Republican U.S. presidential candidates (L-R) Texas Sen. Ted Cruz, businessman Donald Trump and Florida Sen. Marco Rubio pause Saturday night for a moment of silence in honor of deceased Supreme Court Associate Justice Antonin Scalia before the start of the Republican U.S. presidential candidates debate sponsored by CBS News and the Republican National Committee in Greenville, South Carolina. REUTERS/Jonathan Ernst

During a heated exchange Saturday night between Texas Sen. Ted Cruz and Florida Sen. Marco Rubio on the topic of immigration, the two blamed each other for changing their respective stances on offering undocumented immigrants amnesty in the U.S. After each pointed their finger at one another, Cruz claimed Rubio went on a Spanish-speaking TV channel and effectively offered his support for President Barack Obama's executive orders that would offer a path to citizenship for millions of undocumented immigrants in the U.S.

“Marco went on Univision in Spanish and said he would not rescind," Obama's proposed immigration policies, Cruz said during the second half of the debate. “I have promised to rescind every single executive action including that one.”

Rubio, in turn, asked how Cruz would know what he said. "He doesn't even speak Spanish," Rubio said in apparent jab at Cruz's Cuban heritage, something that the Texas senator has touted in making his appeal to Hispanic voters.

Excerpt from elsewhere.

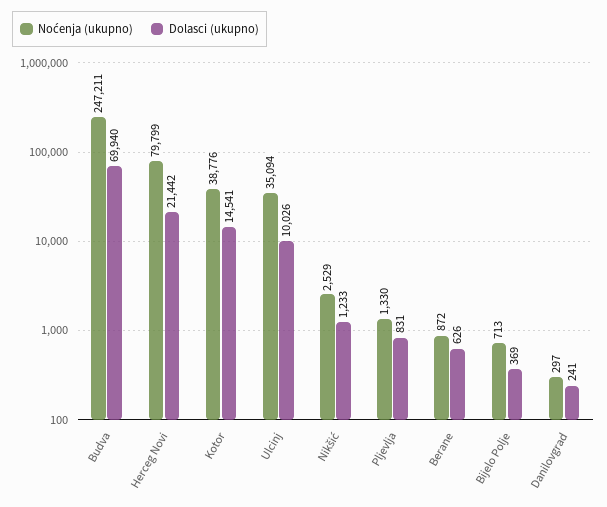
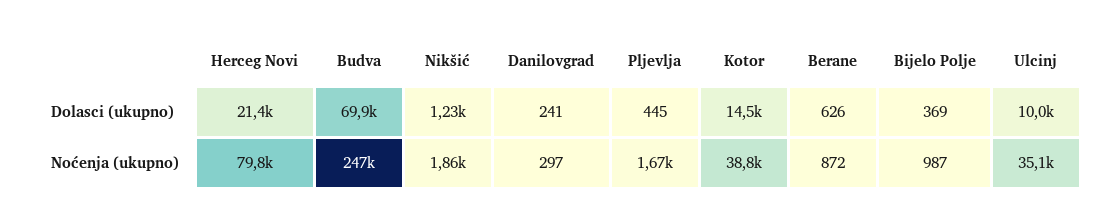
Noćenja (ukupno), Nikšić: 2529 -> 1860
Noćenja (ukupno), Pljevlja: 1330 -> 1670
Dolasci (ukupno), Pljevlja: 831 -> 445
Noćenja (ukupno), Bijelo Polje: 713 -> 987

After presidential primaries in Iowa and New Hampshire, two states that are all but devoid of Latino voters, many see South Carolina as the first chance for that coveted voting bloc to have their voices on the presidential race.

Cruz responded by rattling off a sentence or two in Spanish.

The Texas senator offered his condolences to the family of U.S. Supreme Court Associate Justice Antonin Scalia, who was found dead earlier in the day at a ranch in the state Cruz represents. But, like many in his Party, Cruz also used Scalia's death as an opportunity to politicize the news, insisting that the judge's successor not be named until after the next president has been elected.

Obama, in speaking shortly before the debate's scheduled start, indicated that he likely intended to seek out a replacement for Scalia, citing the country's democracy and constitution, saying in part that he would like to make sure the Supreme Court "continues to function as the beacon of justice that our forefathers intended."

“I plan to fulfill my constitutional responsibilities to nominate a successor in due time,” the president said from California, according to Politico. “And there will be plenty of time for me to do so and for the Senate to fulfill its responsibility to give that person a fair hearing and a timely vote.”

Cruz also offered a separate statement of bereavement that he posted to his Facebook page, including the below portion.

As liberals and conservatives alike would agree, through his powerful and persuasive opinions, Justice Scalia fundamentally changed how courts interpret the Constitution and statutes, returning the focus to the original meaning of the text after decades of judicial activism. And he authored some of the most important decisions ever, including District of Columbia v. Heller, which recognized our fundamental right under the Second Amendment to keep and bear arms. He was an unrelenting defender of religious liberty, free speech, federalism, the constitutional separation of powers, and private property rights. All liberty-loving Americans should be in mourning.

Scalia's death may have been a welcome distraction for the Cruz campaign, which has come under fire from GOP presidential polling leader and real estate mogul Donald Trump, who threatened Friday to sue the Texas senator over his eligibility to become president based on Cruz's birthplace of Canada. Some legal experts have said that Trump's claim may not be able to stand up in a court of law.

“I happen to think that the best arguments on the merits support Cruz’s eligibility, but even apart from that, I just don’t see courts intervening on this sort of thing,” Jonathan Adler, a constitutional law professor at Case Western Reserve University, told Time.

Cruz also may have a problem when it comes to endorsements, as three newspapers in his home state have opted to offer their support to other candidates. The Houston Chronicle went so far as to denounce Cruz's candidacy based on the politician's time in the senate:

During his brief time in office, Ted Cruz has become the most ineffectual, inattentive U.S. senator Texans have sent to Washington since perhaps W. Lee "Pass the Biscuits, Pappy" O'Daniel during the 1940s. Unlike the old flour man from Fort Worth, whip-smart Cruz has been willfully ineffectual. His predecessor, Kay Bailey Hutchison, recognized that her primary obligation as a U.S. senator was to serve the people of Texas; Cruz, the embodiment of the hard right, wears his disdain for government as a badge of honor.

In addition, Cruz's campaign was forced to pull one of its most recent advertisements after it was revealed on of its co-stars was an actress in softcore pornography films.